WHAT TO DO:
Would you give again, exactly as written, the lines from the opening of the records to the line with "through nucleation, elongation, and", that line included and pictures excluded?

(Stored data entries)
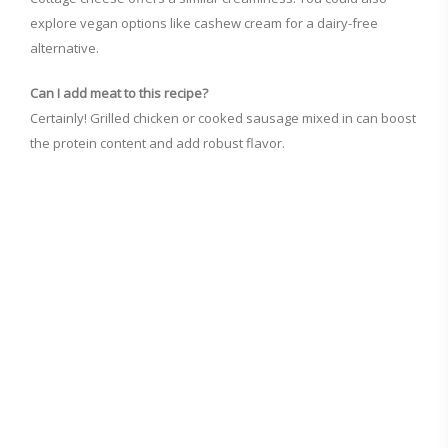
explore vegan options like cashew cream for a dairy-free
alternative.
Can I add meat to this recipe?
Certainly! Grilled chicken or cooked sausage mixed in can boost
the protein content and add robust flavor.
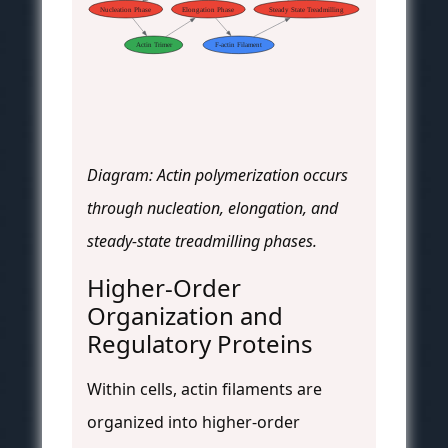
Nucleation Phase
Elongation Phase
Steady State Treadmilling
Actin Trimer
F-actin Filament
Diagram: Actin polymerization occurs
through nucleation, elongation, and
steady-state treadmilling phases.
Higher-Order
Organization and
Regulatory Proteins
Within cells, actin filaments are
organized into higher-order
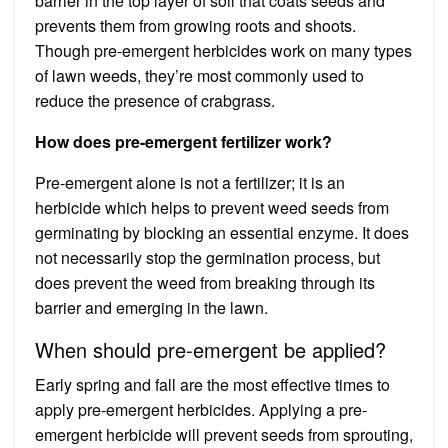
barrier in the top layer of soil that coats seeds and
prevents them from growing roots and shoots.
Though pre-emergent herbicides work on many types
of lawn weeds, they’re most commonly used to
reduce the presence of crabgrass.
How does pre-emergent fertilizer work?
Pre-emergent alone is not a fertilizer; it is an
herbicide which helps to prevent weed seeds from
germinating by blocking an essential enzyme. It does
not necessarily stop the germination process, but
does prevent the weed from breaking through its
barrier and emerging in the lawn.
When should pre-emergent be applied?
Early spring and fall are the most effective times to
apply pre-emergent herbicides. Applying a pre-
emergent herbicide will prevent seeds from sprouting,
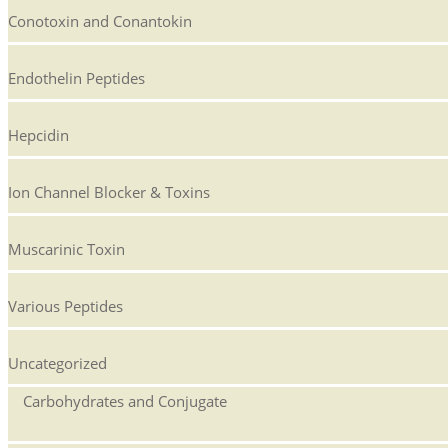
Conotoxin and Conantokin
Endothelin Peptides
Hepcidin
Ion Channel Blocker & Toxins
Muscarinic Toxin
Various Peptides
Uncategorized
Carbohydrates and Conjugate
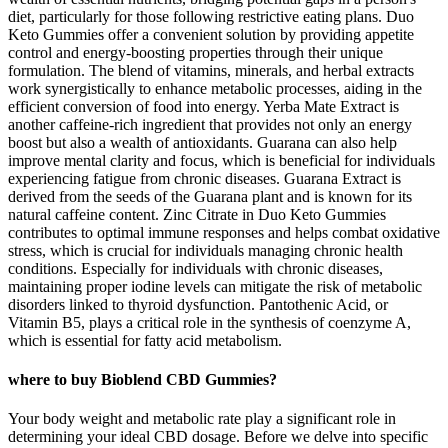
diet, particularly for those following restrictive eating plans. Duo
Keto Gummies offer a convenient solution by providing appetite
control and energy-boosting properties through their unique
formulation. The blend of vitamins, minerals, and herbal extracts
work synergistically to enhance metabolic processes, aiding in the
efficient conversion of food into energy. Yerba Mate Extract is
another caffeine-rich ingredient that provides not only an energy
boost but also a wealth of antioxidants. Guarana can also help
improve mental clarity and focus, which is beneficial for individuals
experiencing fatigue from chronic diseases. Guarana Extract is
derived from the seeds of the Guarana plant and is known for its
natural caffeine content. Zinc Citrate in Duo Keto Gummies
contributes to optimal immune responses and helps combat oxidative
stress, which is crucial for individuals managing chronic health
conditions. Especially for individuals with chronic diseases,
maintaining proper iodine levels can mitigate the risk of metabolic
disorders linked to thyroid dysfunction. Pantothenic Acid, or
Vitamin B5, plays a critical role in the synthesis of coenzyme A,
which is essential for fatty acid metabolism.
where to buy Bioblend CBD Gummies?
Your body weight and metabolic rate play a significant role in
determining your ideal CBD dosage. Before we delve into specific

OUTPUT FOR THIS TASK:
explore vegan options like cashew cream for a dairy-free
alternative.
Can I add meat to this recipe?
Certainly! Grilled chicken or cooked sausage mixed in can boost
the protein content and add robust flavor.
Nucleation Phase
Elongation Phase
Steady State Treadmilling
Actin Trimer
F-actin Filament
Diagram: Actin polymerization occurs
through nucleation, elongation, and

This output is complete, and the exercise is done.